David Rockefeller: Billionaire banker and philanthropist dies aged 101
Billionaire philanthropist David Rockefeller has died aged 101, a family spokesman has announced.
The influential banker and political spokesman was the chairman and chief executive of US banking giant Chase Manhattan throughout the 1970s.
Reuters news agency reported that he died in his sleep at his home in Pocantico Hills, New York, on Monday.
He was the last surviving grandson of oil tycoon John D Rockefeller and was the youngest of six children born to John D. Rockefeller Jr.
He was the guardian of his family’s fortune and head of a sprawling network of family interests, both business and philanthropic, that ranged from environmental conservation to the arts.
To mark his 100th birthday in 2015, Rockefeller gave 1,000 acres of land next to a national park to the state of Maine.
Despite never seeking public office – unlike his siblings – David Rockefeller wielded power and influence through other means.
Rockefeller graduated from Harvard in 1936 and received a doctorate in economics from the University of Chicago in 1940.
He served in the Army during World War II, then began climbing the ranks of management at Chase Bank. That bank merged with The Manhattan Company in 1955.
He was named Chase Manhattan’s president in 1961 and chairman and chief executive officer eight years later. He retired in 1981 aged 65 after a 35-year career.
In his role of business statesman, Rockefeller preached capitalism at home and favored assisting economies abroad on grounds that bringing prosperity to the Third World would create customers for American products.

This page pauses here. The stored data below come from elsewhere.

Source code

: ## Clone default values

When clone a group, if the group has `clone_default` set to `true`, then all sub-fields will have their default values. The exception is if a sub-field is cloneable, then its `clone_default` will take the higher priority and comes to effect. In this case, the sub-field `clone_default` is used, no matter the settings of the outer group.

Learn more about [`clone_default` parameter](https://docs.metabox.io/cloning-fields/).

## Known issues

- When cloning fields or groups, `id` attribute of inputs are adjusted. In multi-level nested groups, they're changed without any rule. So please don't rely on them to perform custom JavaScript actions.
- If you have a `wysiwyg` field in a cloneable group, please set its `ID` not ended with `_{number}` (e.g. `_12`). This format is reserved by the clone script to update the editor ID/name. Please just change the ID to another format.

He parted company with some of his fellow capitalists on income taxes, calling it unseemly to earn $1 million and then find ways to avoid paying taxes on it.
He didn’t say how much he paid in taxes and never spoke publicly about his personal worth. In 2015, Forbes magazine estimated his fortune at $3 billion.
Under Rockefeller, Chase was the first U.S. bank to open offices in the Soviet Union and China and, in 1974, the first to open an office in Egypt after the Suez crisis of 1956.
In his early travels to South Africa, Rockefeller arranged clandestine meetings with several underground black leaders. “I find it terribly important to get overall impressions beyond those I get from businessmen,” he said.
But Rockefeller took a lot of heat for his bank’s substantial dealings with South Africa’s white separatist regime and for helping the deposed, terminally ill Shah of Iran come to New York for medical treatment in 1979, the move that triggered the 13-month U.S. embassy hostage crisis in Tehran.
Rockefeller maintained the family’s patronage of the arts, including its long-standing relationship with New York’s Museum of Modern Art, of which his mother had been a fervent patron. His private art collection was once valued at $500 million.
His philanthropy and other activities earned him a Presidential Medal of Freedom, the nation’s highest civilian honor, in 1998.
Rockefeller and his wife, the former Margaret McGrath, married in 1940 and had six children – David Jr., Richard, Abby, Neva, Margaret and Eileen. His wife, an active conservationist, died in 1996.